# **Data Collection**

## Objectives

* Fetch breast ultrasound image dataset from Kaggle and prepare the data for anaylsis and modelling. 

## Inputs

* Kaggle JSON file - authentication token.

## Outputs

* Generate dataset: inputs/datasets/breast_cancer_dataset

## Additional Comments

* Clean the data and split the dataset into train, validation and test sets.


---

# Change working directory

In [None]:
import os
current_dir = os.getcwd()
current_dir

In [None]:
os.chdir("/workspace/breast-cancer-detection")
print("You set a new current directory.")

In [None]:
current_dir = os.getcwd()
current_dir

# Install Kaggle

In [None]:
# install kaggle package
%pip install kaggle

In [None]:
os.environ['KAGGLE_CONFIG_DIR'] = os.getcwd()
! chmod 600 kaggle.json

In [None]:
KaggleDatasetPath = "aryashah2k/breast-ultrasound-images-dataset"
DestinationFolder = "inputs/breast_cancer_dataset"
! kaggle datasets download -d {KaggleDatasetPath} -p {DestinationFolder}

In [None]:
import zipfile
with zipfile.ZipFile(DestinationFolder + "/breast-ultrasound-images-dataset.zip", "r") as zip_ref:
    zip_ref.extractall(DestinationFolder)
os.remove(DestinationFolder + "/breast-ultrasound-images-dataset.zip")

---

# Data Cleaning
### Check and remove non-image files

In [None]:
def remove_non_image(data_dir):
    image_extension = (".png", ".jpg", ".jpeg", ".tiff")
    folders = os.listdir(data_dir)
    for folder in folders:
        files = os.listdir(data_dir + "/" + folder)
        image = []
        non_image = []
        for file in files:
            if not file.lower().endswith(image_extension):
                non_image.append(file)
                os.remove(data_dir + "/" + folder + "/" + file)
            # Remove the masks (ground truth)
            elif "_mask" in file.lower():
                os.remove(data_dir + "/" + folder + "/" + file)
            else:
                image.append(file)
        print(f"Folder: {folder} - has image file", len(image))
        print(f"Folder: {folder} - has non-image file", len(non_image))



In [None]:
remove_non_image(data_dir="inputs/breast_cancer_dataset/ultrasound_images")

---

# Data Preparation

### Split data into train, validation and test sets

In [None]:
import os
import shutil
import random
import joblib

def split_image_dataset(data_dir, train_set_ratio, validation_set_ratio, test_set_ratio):
    if train_set_ratio + validation_set_ratio + test_set_ratio != 1.0:
        print("The set ratios should sum up to 1!")
        return
    
    # To get the folder name
    labels = os.listdir(data_dir) 
    if "test" in labels:
        pass
    else:
        for folder in ["train", "validation", "test"]:
            # To create a sub folder for classes within train/valid/test folders
            for label in labels:
                os.makedirs(name=data_dir + "/" + folder + "/" + label)

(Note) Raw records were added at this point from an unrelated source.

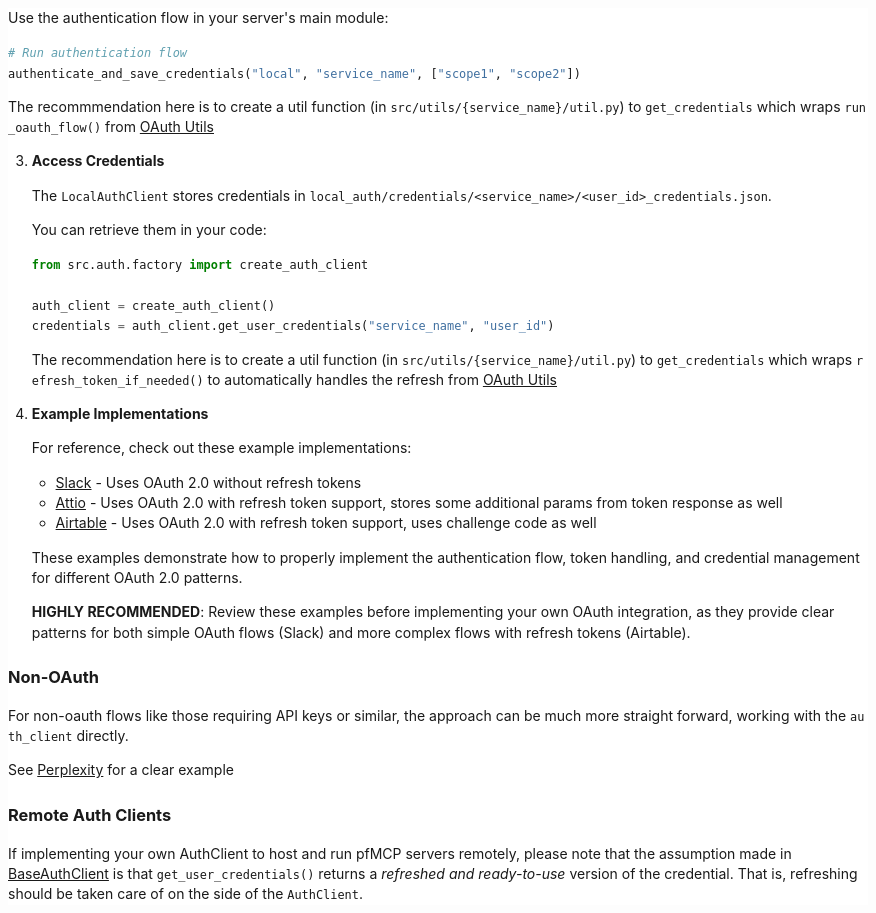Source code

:    Use the authentication flow in your server's main module:

   ```python
   # Run authentication flow
   authenticate_and_save_credentials("local", "service_name", ["scope1", "scope2"])
   ```

   The recommmendation here is to create a util function (in `src/utils/{service_name}/util.py`) to `get_credentials` which wraps `run_oauth_flow()` from [OAuth Utils](src/utils/oauth/util.py)

3. **Access Credentials**

   The `LocalAuthClient` stores credentials in `local_auth/credentials/<service_name>/<user_id>_credentials.json`.

   You can retrieve them in your code:

   ```python
   from src.auth.factory import create_auth_client

   auth_client = create_auth_client()
   credentials = auth_client.get_user_credentials("service_name", "user_id")
   ```

   The recommendation here is to create a util function (in `src/utils/{service_name}/util.py`) to `get_credentials` which wraps `refresh_token_if_needed()` to automatically handles the refresh from [OAuth Utils](src/utils/oauth/util.py)

4. **Example Implementations**

   For reference, check out these example implementations:

   - [Slack](src/utils/slack/util.py) - Uses OAuth 2.0 without refresh tokens
   - [Attio](src/utils/attio/util.py) - Uses OAuth 2.0 with refresh token support, stores some additional params from token response as well
   - [Airtable](src/utils/airtable/util.py) - Uses OAuth 2.0 with refresh token support, uses challenge code as well

   These examples demonstrate how to properly implement the authentication flow, token handling, and credential management for different OAuth 2.0 patterns.

   **HIGHLY RECOMMENDED**: Review these examples before implementing your own OAuth integration, as they provide clear patterns for both simple OAuth flows (Slack) and more complex flows with refresh tokens (Airtable).

### Non-OAuth

For non-oauth flows like those requiring API keys or similar, the approach can be much more straight forward, working with the `auth_client` directly.

See [Perplexity](src/servers/perplexity/main.py) for a clear example

### Remote Auth Clients

If implementing your own AuthClient to host and run pfMCP servers remotely, please note that the assumption made in [BaseAuthClient](src/auth/clients/BaseAuthClient.py) is that `get_user_credentials()` returns a _refreshed and ready-to-use_ version of the credential. That is, refreshing should be taken care of on the side of the `AuthClient`.
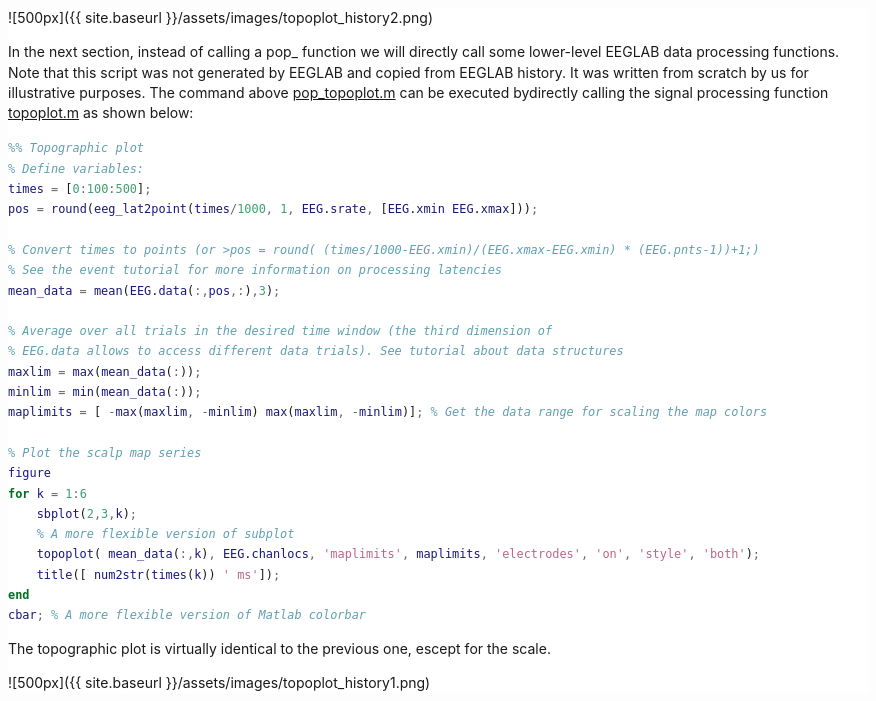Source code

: ![500px]({{ site.baseurl }}/assets/images/topoplot_history2.png)

In the next section, instead of calling a pop_ function we will directly call some lower-level EEGLAB data
processing functions. Note that this script was not generated by EEGLAB and copied from EEGLAB history.
It was written from scratch by us for illustrative purposes. The command above [pop_topoplot.m](http://sccn.ucsd.edu/eeglab/locatefile.php?file=topoplot.m) can be executed bydirectly calling the signal processing function [topoplot.m](http://sccn.ucsd.edu/eeglab/locatefile.php?file=topoplot.m)
as shown below:

``` matlab
%% Topographic plot
% Define variables:
times = [0:100:500];
pos = round(eeg_lat2point(times/1000, 1, EEG.srate, [EEG.xmin EEG.xmax]));

% Convert times to points (or >pos = round( (times/1000-EEG.xmin)/(EEG.xmax-EEG.xmin) * (EEG.pnts-1))+1;)
% See the event tutorial for more information on processing latencies
mean_data = mean(EEG.data(:,pos,:),3);

% Average over all trials in the desired time window (the third dimension of 
% EEG.data allows to access different data trials). See tutorial about data structures
maxlim = max(mean_data(:));
minlim = min(mean_data(:));
maplimits = [ -max(maxlim, -minlim) max(maxlim, -minlim)]; % Get the data range for scaling the map colors

% Plot the scalp map series
figure
for k = 1:6
    sbplot(2,3,k);
    % A more flexible version of subplot
    topoplot( mean_data(:,k), EEG.chanlocs, 'maplimits', maplimits, 'electrodes', 'on', 'style', 'both');
    title([ num2str(times(k)) ' ms']);
end
cbar; % A more flexible version of Matlab colorbar
```

The topographic plot is virtually identical to the previous one, escept for the scale.

![500px]({{ site.baseurl }}/assets/images/topoplot_history1.png)

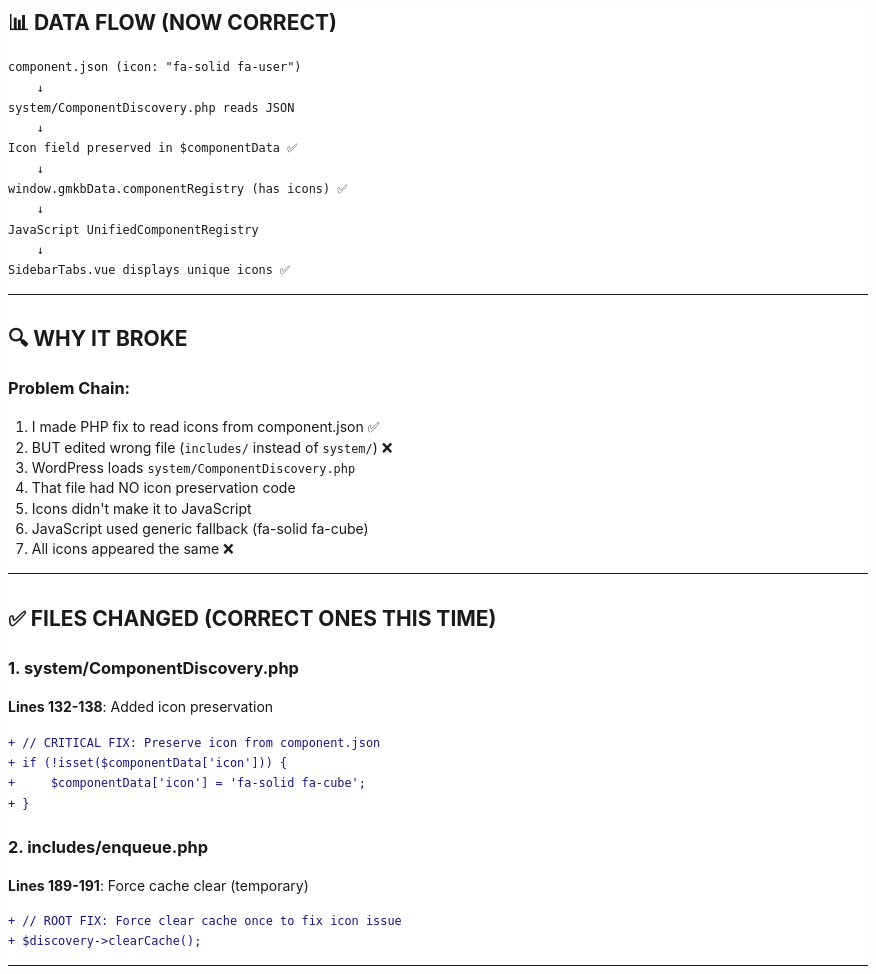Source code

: 
## 📊 DATA FLOW (NOW CORRECT)

```
component.json (icon: "fa-solid fa-user")
    ↓
system/ComponentDiscovery.php reads JSON
    ↓
Icon field preserved in $componentData ✅
    ↓
window.gmkbData.componentRegistry (has icons) ✅
    ↓
JavaScript UnifiedComponentRegistry
    ↓
SidebarTabs.vue displays unique icons ✅
```

---

## 🔍 WHY IT BROKE

### Problem Chain:
1. I made PHP fix to read icons from component.json ✅
2. BUT edited wrong file (`includes/` instead of `system/`) ❌
3. WordPress loads `system/ComponentDiscovery.php`
4. That file had NO icon preservation code
5. Icons didn't make it to JavaScript
6. JavaScript used generic fallback (fa-solid fa-cube)
7. All icons appeared the same ❌

---

## ✅ FILES CHANGED (CORRECT ONES THIS TIME)

### 1. system/ComponentDiscovery.php
**Lines 132-138**: Added icon preservation

```diff
+ // CRITICAL FIX: Preserve icon from component.json
+ if (!isset($componentData['icon'])) {
+     $componentData['icon'] = 'fa-solid fa-cube';
+ }
```

### 2. includes/enqueue.php  
**Lines 189-191**: Force cache clear (temporary)

```diff
+ // ROOT FIX: Force clear cache once to fix icon issue
+ $discovery->clearCache();
```

---
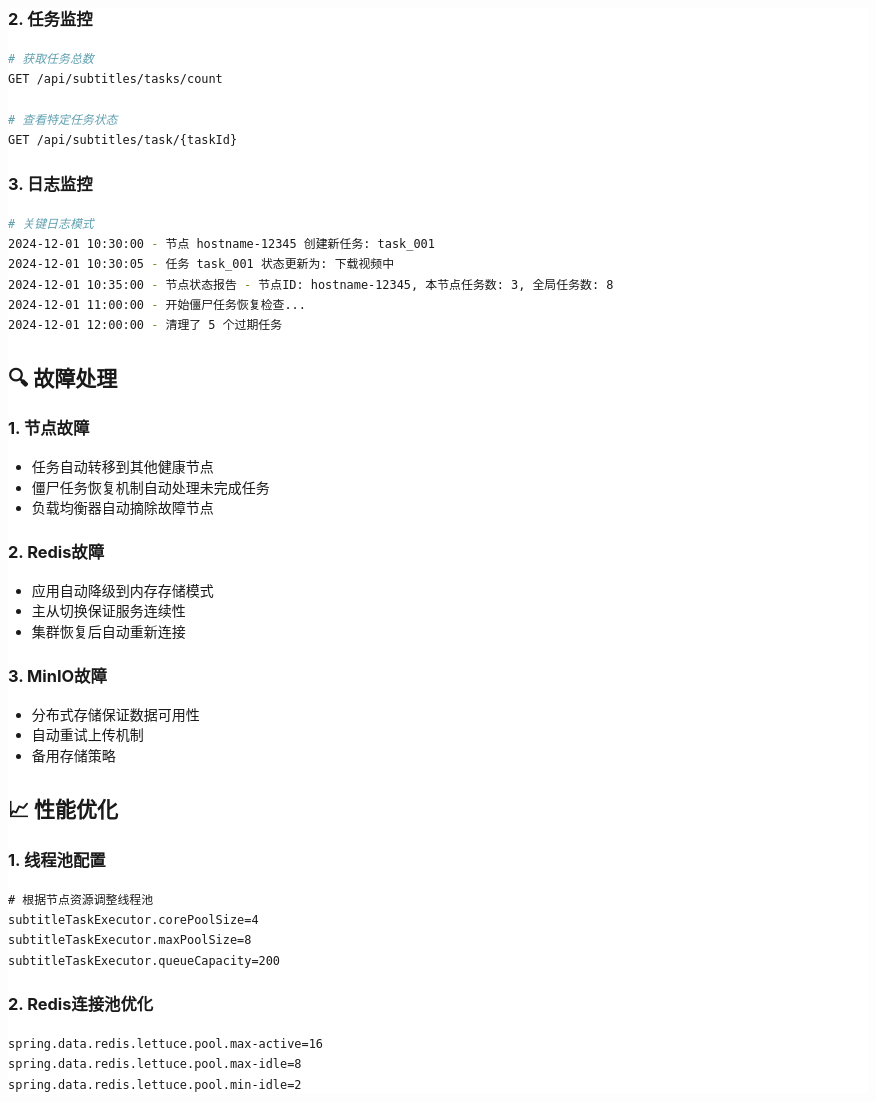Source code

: ### 2. **任务监控**
```bash
# 获取任务总数
GET /api/subtitles/tasks/count

# 查看特定任务状态  
GET /api/subtitles/task/{taskId}
```

### 3. **日志监控**
```bash
# 关键日志模式
2024-12-01 10:30:00 - 节点 hostname-12345 创建新任务: task_001
2024-12-01 10:30:05 - 任务 task_001 状态更新为: 下载视频中
2024-12-01 10:35:00 - 节点状态报告 - 节点ID: hostname-12345, 本节点任务数: 3, 全局任务数: 8
2024-12-01 11:00:00 - 开始僵尸任务恢复检查...
2024-12-01 12:00:00 - 清理了 5 个过期任务
```

## 🔍 **故障处理**

### 1. **节点故障**
- 任务自动转移到其他健康节点
- 僵尸任务恢复机制自动处理未完成任务
- 负载均衡器自动摘除故障节点

### 2. **Redis故障**
- 应用自动降级到内存存储模式
- 主从切换保证服务连续性
- 集群恢复后自动重新连接

### 3. **MinIO故障**
- 分布式存储保证数据可用性
- 自动重试上传机制
- 备用存储策略

## 📈 **性能优化**

### 1. **线程池配置**
```properties
# 根据节点资源调整线程池
subtitleTaskExecutor.corePoolSize=4
subtitleTaskExecutor.maxPoolSize=8
subtitleTaskExecutor.queueCapacity=200
```

### 2. **Redis连接池优化**
```properties
spring.data.redis.lettuce.pool.max-active=16
spring.data.redis.lettuce.pool.max-idle=8
spring.data.redis.lettuce.pool.min-idle=2
```
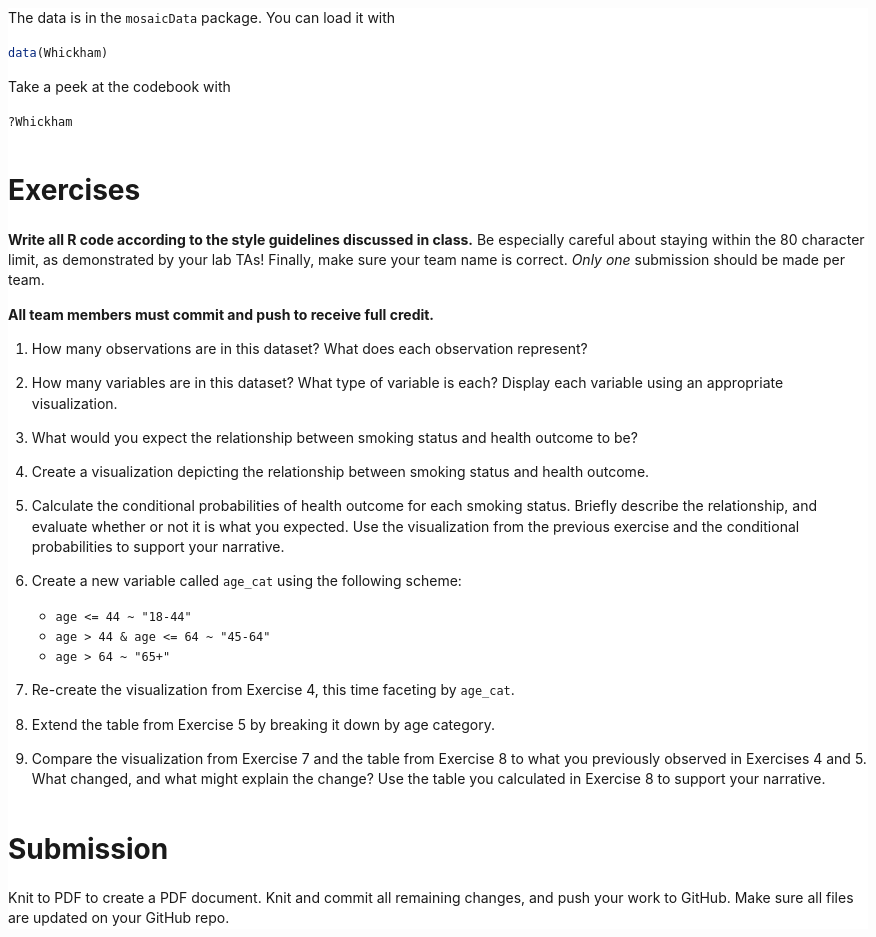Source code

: The data is in the `mosaicData` package. You can load it with


```r
data(Whickham)
```

Take a peek at the codebook with


```r
?Whickham
```


# Exercises

**Write all R code according to the style guidelines discussed in class.** Be
especially careful about staying within the 80 character limit, as demonstrated 
by your lab TAs! Finally, make sure your team name is correct. *Only one* 
submission should be made per team.

**All team members must commit and push to receive full credit.**

1. How many observations are in this dataset? What does each observation 
   represent?

1. How many variables are in this dataset? What type of variable is each? 
   Display each variable using an appropriate visualization.
   
1. What would you expect the relationship between smoking status and health outcome to be?

1. Create a visualization depicting the relationship between smoking status and health outcome.

1. Calculate the conditional probabilities of health outcome for each smoking status. Briefly describe the relationship, and evaluate whether or not it is what you expected. Use the visualization from the previous exercise and the conditional probabilities to support your narrative.  

1. Create a new variable called `age_cat` using the following scheme:

    - `age <= 44 ~ "18-44"`
    - `age > 44 & age <= 64 ~ "45-64"`
    - `age > 64 ~ "65+"`

1. Re-create the visualization from Exercise 4, this time faceting by `age_cat`.


1. Extend the table from Exercise 5 by breaking it down by age category. 

1. Compare the visualization from Exercise 7 and the table from Exercise 8 to what you previously observed in Exercises 4 and 5. What changed, and what might explain the change? Use the table you calculated in Exercise 8 to support your narrative. 

# Submission

Knit to PDF to create a PDF document. Knit and commit all remaining changes, 
and push your work to GitHub. Make sure all files are updated on your GitHub 
repo.
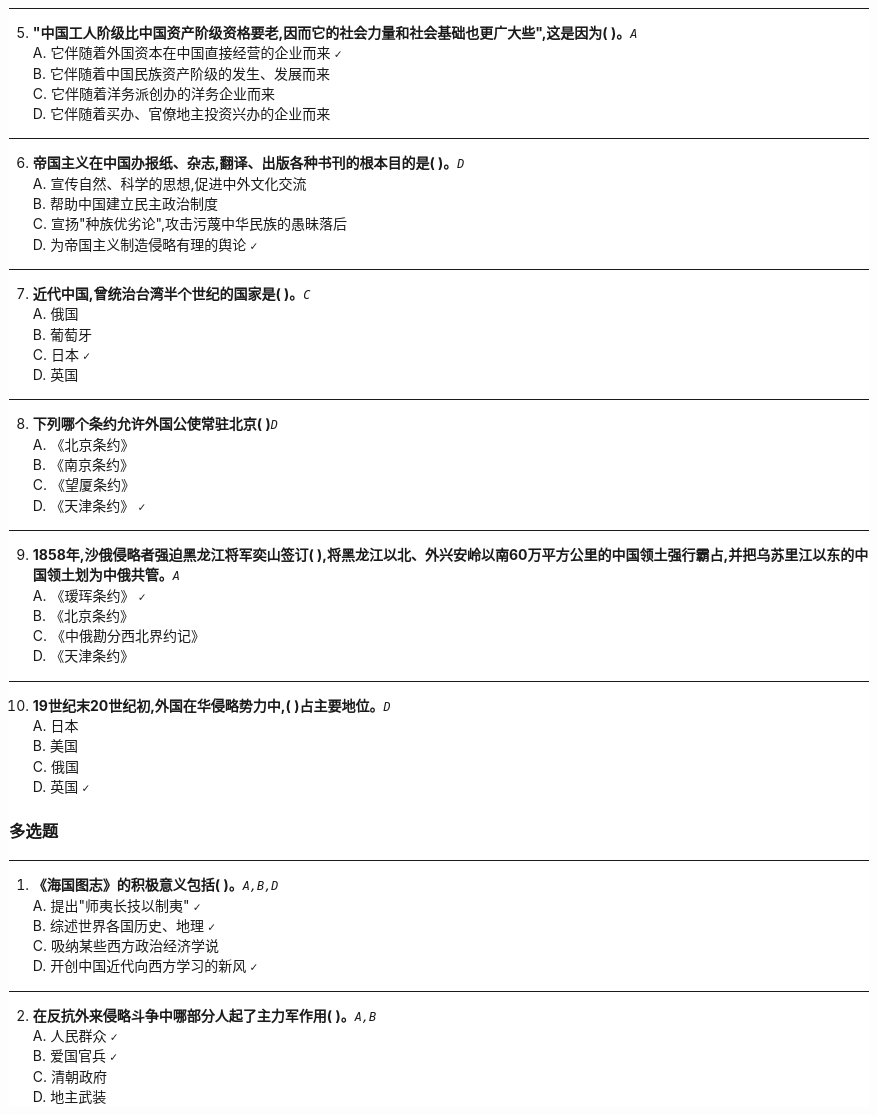 - - -
5. __"中国工人阶级比中国资产阶级资格要老,因而它的社会力量和社会基础也更广大些",这是因为( )。__*```A```*  
A. 它伴随着外国资本在中国直接经营的企业而来 ```✓```  
B. 它伴随着中国民族资产阶级的发生、发展而来  
C. 它伴随着洋务派创办的洋务企业而来  
D. 它伴随着买办、官僚地主投资兴办的企业而来  

- - -
6. __帝国主义在中国办报纸、杂志,翻译、出版各种书刊的根本目的是( )。__*```D```*  
A. 宣传自然、科学的思想,促进中外文化交流  
B. 帮助中国建立民主政治制度  
C. 宣扬"种族优劣论",攻击污蔑中华民族的愚昧落后  
D. 为帝国主义制造侵略有理的舆论 ```✓```  

- - -
7. __近代中国,曾统治台湾半个世纪的国家是( )。__*```C```*  
A. 俄国  
B. 葡萄牙  
C. 日本 ```✓```  
D. 英国  

- - -
8. __下列哪个条约允许外国公使常驻北京( )__*```D```*  
A. 《北京条约》  
B. 《南京条约》  
C. 《望厦条约》  
D. 《天津条约》 ```✓```  

- - -
9. __1858年,沙俄侵略者强迫黑龙江将军奕山签订( ),将黑龙江以北、外兴安岭以南60万平方公里的中国领土强行霸占,并把乌苏里江以东的中国领土划为中俄共管。__*```A```*  
A. 《瑷珲条约》 ```✓```  
B. 《北京条约》  
C. 《中俄勘分西北界约记》  
D. 《天津条约》  

- - -
10. __19世纪末20世纪初,外国在华侵略势力中,( )占主要地位。__*```D```*  
A. 日本  
B. 美国  
C. 俄国  
D. 英国 ```✓```  

### 多选题
- - -
1. __《海国图志》的积极意义包括( )。__*```A,B,D```*  
A. 提出"师夷长技以制夷" ```✓```  
B. 综述世界各国历史、地理 ```✓```  
C. 吸纳某些西方政治经济学说  
D. 开创中国近代向西方学习的新风 ```✓```  

- - -
2. __在反抗外来侵略斗争中哪部分人起了主力军作用( )。__*```A,B```*  
A. 人民群众 ```✓```  
B. 爱国官兵 ```✓```  
C. 清朝政府  
D. 地主武装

        for label in labels:
            files = os.listdir(data_dir + "/" + label)
            random.shuffle(files)

            train_files_qty = int(len(files)) * train_set_ratio
            validation_files_qty = int(len(files)) * validation_set_ratio

            count = 1

            for file in files:
                if count <= train_files_qty:
                    shutil.move(data_dir + "/" + label + "/" + file,
                                data_dir + "/train/" + label + "/" + file)
                elif count <= (train_files_qty + validation_files_qty):
                    shutil.move(data_dir + "/" + label + "/" + file,
                                data_dir + "/validation/" + label + "/" + file)
                else:
                    shutil.move(data_dir + "/" + label + "/" + file,
                                data_dir + "/test/" + label + "/" + file)
                count += 1
            
            os.rmdir(data_dir + "/" + label)


In [None]:
my_data_dir = "inputs/breast_cancer_dataset/ultrasound_images"
split_image_dataset(data_dir=my_data_dir, 
                    train_set_ratio=0.7, 
                    validation_set_ratio=0.15, 
                    test_set_ratio=0.15)

---

# Conclusion

Data has been cleaned to remove non-image files (if there were any) and images that were marked as "mask". The data was split into three datasets, train, validation and set in a (0.7, 0.15, 0.15) ratio.

### Next Steps

The data will be analysed for differences between the three classes with the standard deviation and mean of the images calculated to determine image variability and the average image. An image montage will be created to display the images on the dashboard.